* TASK PROMPT
Which lines of the records below contain the string "філії"? Report each of them.

* MATERIAL FOR THE TASK
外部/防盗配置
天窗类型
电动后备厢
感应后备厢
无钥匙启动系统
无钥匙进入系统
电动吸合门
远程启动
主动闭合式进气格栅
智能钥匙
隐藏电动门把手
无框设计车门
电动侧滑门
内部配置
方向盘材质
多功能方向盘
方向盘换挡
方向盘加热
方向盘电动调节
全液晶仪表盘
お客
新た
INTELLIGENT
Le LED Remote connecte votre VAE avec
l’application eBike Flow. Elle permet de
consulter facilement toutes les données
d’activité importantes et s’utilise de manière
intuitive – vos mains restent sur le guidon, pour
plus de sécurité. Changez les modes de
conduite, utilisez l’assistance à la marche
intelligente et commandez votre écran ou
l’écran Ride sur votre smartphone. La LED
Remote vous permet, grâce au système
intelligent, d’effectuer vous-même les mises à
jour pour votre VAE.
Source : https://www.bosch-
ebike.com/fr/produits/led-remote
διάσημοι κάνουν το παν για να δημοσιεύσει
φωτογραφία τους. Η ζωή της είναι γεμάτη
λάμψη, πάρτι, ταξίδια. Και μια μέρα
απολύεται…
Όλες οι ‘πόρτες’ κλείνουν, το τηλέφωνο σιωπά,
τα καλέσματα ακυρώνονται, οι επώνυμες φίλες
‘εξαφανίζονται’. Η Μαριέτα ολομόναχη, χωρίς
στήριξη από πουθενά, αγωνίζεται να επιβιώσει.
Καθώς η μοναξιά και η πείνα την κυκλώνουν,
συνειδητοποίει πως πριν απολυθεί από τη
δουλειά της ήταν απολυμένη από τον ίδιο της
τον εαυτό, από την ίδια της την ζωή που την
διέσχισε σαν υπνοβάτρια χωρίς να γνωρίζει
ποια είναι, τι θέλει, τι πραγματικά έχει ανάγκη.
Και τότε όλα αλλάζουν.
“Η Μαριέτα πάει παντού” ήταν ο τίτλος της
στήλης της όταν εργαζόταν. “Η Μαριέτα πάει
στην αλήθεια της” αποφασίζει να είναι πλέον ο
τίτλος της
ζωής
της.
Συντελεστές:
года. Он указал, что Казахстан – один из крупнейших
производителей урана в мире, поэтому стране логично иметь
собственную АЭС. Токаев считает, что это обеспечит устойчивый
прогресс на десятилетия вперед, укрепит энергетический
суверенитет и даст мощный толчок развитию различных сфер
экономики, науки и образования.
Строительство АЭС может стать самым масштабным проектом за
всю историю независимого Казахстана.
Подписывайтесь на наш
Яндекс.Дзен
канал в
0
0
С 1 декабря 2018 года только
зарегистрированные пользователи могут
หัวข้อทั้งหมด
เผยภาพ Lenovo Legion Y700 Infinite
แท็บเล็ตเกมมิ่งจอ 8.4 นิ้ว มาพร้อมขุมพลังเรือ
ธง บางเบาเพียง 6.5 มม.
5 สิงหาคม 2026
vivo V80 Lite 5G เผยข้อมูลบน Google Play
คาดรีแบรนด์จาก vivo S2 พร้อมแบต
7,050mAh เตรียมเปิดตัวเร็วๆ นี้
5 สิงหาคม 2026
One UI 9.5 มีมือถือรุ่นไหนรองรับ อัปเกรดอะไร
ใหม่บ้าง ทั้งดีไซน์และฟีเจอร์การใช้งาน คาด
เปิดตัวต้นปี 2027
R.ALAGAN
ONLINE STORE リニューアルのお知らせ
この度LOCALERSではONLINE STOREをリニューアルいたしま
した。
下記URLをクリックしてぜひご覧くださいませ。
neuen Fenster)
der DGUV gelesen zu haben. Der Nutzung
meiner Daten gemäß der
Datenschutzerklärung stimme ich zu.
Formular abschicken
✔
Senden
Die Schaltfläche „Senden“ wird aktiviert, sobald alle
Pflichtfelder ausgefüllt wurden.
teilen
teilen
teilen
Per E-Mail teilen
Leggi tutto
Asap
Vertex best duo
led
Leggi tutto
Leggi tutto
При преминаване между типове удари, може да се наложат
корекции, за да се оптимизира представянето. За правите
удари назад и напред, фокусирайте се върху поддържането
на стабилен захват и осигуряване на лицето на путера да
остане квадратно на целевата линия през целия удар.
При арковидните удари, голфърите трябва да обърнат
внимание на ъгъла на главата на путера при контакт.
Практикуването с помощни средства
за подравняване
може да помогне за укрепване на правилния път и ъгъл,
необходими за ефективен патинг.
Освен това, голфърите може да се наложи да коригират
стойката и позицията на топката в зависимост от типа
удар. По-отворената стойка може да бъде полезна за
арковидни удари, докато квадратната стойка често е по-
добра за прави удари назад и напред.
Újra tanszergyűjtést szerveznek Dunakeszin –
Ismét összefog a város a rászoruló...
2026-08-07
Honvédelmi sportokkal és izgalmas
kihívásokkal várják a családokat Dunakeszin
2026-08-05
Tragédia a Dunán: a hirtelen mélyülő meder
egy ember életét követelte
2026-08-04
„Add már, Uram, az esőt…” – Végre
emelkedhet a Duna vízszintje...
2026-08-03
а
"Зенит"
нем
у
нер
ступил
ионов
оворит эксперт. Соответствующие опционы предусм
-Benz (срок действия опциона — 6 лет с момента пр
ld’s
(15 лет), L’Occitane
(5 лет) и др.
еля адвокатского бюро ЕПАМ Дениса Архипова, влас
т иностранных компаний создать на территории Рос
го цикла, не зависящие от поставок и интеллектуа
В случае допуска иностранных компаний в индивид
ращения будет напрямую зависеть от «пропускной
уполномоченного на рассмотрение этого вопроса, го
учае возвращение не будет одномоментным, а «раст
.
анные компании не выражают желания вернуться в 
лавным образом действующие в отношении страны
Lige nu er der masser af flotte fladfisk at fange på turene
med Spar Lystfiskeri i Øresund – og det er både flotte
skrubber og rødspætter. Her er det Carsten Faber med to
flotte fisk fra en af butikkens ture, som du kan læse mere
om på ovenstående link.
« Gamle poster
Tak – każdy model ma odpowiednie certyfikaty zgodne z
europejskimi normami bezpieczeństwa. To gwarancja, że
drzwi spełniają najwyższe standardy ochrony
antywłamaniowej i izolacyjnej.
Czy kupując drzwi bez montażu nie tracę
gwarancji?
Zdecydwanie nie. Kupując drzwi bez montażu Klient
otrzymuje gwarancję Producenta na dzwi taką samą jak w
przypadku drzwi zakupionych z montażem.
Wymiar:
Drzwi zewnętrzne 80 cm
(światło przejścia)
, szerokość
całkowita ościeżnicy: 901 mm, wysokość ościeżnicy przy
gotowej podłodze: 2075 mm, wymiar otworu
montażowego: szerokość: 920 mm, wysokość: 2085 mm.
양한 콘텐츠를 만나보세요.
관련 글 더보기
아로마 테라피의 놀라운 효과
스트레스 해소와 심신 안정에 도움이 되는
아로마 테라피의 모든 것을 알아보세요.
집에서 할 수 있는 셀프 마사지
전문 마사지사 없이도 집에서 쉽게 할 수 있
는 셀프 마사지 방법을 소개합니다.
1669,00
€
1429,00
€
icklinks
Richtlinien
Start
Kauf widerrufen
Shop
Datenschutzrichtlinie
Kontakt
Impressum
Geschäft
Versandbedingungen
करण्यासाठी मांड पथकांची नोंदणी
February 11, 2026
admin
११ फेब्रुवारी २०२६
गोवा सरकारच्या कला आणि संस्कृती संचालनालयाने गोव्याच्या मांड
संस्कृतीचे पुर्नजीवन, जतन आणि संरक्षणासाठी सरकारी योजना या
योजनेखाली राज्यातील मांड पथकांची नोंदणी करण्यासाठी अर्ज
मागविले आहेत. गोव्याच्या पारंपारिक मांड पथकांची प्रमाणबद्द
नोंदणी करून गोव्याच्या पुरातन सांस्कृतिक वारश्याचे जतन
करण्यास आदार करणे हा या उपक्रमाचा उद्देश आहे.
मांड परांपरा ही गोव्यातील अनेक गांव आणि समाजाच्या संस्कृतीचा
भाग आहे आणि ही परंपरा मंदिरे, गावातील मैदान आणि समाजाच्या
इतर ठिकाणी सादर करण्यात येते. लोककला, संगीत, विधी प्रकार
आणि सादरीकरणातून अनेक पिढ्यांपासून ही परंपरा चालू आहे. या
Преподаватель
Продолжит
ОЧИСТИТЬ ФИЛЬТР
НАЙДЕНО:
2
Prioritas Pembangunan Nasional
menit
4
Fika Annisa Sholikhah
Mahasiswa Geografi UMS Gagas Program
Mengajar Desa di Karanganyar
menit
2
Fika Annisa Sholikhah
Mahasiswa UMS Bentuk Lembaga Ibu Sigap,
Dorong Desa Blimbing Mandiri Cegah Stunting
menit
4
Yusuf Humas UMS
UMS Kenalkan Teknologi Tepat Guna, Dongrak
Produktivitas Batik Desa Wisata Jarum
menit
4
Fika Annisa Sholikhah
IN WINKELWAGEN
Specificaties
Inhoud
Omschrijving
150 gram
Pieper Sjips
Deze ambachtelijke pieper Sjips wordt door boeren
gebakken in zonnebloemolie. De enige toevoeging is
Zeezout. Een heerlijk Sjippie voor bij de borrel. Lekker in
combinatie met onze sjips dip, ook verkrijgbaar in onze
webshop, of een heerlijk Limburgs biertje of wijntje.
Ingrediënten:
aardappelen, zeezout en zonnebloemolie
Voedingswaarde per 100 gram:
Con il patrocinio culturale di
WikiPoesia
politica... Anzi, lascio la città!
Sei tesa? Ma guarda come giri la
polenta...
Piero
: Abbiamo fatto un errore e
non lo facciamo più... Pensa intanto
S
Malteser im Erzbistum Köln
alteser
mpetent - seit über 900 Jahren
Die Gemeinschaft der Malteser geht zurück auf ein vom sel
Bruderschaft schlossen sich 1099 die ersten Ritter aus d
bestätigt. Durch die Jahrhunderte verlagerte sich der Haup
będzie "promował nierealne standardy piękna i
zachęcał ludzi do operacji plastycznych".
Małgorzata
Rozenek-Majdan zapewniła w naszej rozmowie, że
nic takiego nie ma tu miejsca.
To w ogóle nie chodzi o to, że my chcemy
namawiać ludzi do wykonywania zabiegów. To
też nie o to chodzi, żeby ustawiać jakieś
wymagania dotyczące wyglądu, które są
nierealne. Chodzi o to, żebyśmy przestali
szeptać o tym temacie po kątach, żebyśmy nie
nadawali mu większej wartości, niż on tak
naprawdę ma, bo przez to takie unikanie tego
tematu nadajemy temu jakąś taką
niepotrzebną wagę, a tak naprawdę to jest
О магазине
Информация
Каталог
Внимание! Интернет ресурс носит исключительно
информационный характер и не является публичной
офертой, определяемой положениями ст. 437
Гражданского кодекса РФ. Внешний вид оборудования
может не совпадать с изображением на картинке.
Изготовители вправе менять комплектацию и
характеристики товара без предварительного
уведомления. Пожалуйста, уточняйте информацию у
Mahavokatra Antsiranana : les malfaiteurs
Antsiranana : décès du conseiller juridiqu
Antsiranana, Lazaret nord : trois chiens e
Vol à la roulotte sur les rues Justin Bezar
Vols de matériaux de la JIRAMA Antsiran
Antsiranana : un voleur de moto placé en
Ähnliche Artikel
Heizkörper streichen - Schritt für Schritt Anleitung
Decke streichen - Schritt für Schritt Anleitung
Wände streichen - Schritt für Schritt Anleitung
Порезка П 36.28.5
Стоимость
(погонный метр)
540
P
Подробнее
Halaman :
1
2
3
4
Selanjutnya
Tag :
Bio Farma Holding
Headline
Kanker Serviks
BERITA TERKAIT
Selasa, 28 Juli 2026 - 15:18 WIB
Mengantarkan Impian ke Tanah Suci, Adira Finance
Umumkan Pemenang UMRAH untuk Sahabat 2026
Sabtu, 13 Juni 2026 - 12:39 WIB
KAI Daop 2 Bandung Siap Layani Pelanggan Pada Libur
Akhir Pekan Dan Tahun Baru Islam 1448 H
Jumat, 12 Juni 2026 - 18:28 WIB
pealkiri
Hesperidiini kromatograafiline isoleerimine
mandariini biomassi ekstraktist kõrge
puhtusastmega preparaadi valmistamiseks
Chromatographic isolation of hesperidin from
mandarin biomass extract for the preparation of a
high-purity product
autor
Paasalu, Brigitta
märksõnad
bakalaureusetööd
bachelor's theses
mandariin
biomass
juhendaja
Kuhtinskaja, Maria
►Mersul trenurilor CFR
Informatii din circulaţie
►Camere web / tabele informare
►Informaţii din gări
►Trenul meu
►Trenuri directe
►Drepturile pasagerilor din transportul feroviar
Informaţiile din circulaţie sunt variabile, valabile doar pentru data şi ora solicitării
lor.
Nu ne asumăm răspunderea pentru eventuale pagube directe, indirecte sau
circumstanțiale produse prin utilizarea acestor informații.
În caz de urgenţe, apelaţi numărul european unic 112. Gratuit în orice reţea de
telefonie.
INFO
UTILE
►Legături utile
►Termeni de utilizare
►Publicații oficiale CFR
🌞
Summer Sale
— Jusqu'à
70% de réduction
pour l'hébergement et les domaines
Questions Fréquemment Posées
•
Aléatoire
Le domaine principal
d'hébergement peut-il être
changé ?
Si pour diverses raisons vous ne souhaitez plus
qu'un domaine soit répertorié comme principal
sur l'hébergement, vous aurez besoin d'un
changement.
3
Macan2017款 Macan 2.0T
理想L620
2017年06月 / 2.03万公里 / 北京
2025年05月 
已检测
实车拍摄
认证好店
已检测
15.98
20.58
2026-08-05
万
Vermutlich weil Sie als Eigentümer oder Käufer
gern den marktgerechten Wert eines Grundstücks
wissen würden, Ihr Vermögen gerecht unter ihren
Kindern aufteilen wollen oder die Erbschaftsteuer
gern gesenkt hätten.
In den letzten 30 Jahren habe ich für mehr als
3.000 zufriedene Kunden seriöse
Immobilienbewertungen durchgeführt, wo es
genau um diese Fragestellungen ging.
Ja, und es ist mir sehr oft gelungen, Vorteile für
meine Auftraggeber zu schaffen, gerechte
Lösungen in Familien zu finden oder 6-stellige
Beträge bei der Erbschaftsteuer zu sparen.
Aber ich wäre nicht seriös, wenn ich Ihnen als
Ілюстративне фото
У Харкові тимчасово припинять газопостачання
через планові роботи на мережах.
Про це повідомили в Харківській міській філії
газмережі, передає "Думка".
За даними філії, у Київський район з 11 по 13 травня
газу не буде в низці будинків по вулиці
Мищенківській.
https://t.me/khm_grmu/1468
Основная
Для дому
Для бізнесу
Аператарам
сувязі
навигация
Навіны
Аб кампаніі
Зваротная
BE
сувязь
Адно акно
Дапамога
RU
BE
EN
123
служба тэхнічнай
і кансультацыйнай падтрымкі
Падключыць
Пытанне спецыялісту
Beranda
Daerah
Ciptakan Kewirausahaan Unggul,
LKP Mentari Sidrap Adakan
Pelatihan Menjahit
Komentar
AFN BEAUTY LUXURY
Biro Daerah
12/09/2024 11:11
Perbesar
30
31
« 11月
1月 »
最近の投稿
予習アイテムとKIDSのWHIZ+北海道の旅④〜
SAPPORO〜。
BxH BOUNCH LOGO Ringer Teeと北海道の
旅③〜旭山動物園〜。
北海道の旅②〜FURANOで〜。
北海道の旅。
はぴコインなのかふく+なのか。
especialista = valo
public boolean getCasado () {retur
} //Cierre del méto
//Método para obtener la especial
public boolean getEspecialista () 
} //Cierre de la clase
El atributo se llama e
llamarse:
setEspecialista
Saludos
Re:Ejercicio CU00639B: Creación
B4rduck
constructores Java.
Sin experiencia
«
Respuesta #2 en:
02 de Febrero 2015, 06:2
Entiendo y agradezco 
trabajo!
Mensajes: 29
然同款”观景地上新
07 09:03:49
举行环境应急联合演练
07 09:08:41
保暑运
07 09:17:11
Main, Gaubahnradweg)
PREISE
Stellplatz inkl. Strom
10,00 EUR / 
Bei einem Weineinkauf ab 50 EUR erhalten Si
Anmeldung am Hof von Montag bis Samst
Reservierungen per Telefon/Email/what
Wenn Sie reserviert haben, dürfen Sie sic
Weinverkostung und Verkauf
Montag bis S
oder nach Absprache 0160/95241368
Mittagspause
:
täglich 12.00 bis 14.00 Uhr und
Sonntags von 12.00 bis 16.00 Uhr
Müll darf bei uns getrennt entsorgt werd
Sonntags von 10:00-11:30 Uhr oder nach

* REPLY
Про це повідомили в Харківській міській філії
За даними філії, у Київський район з 11 по 13 травня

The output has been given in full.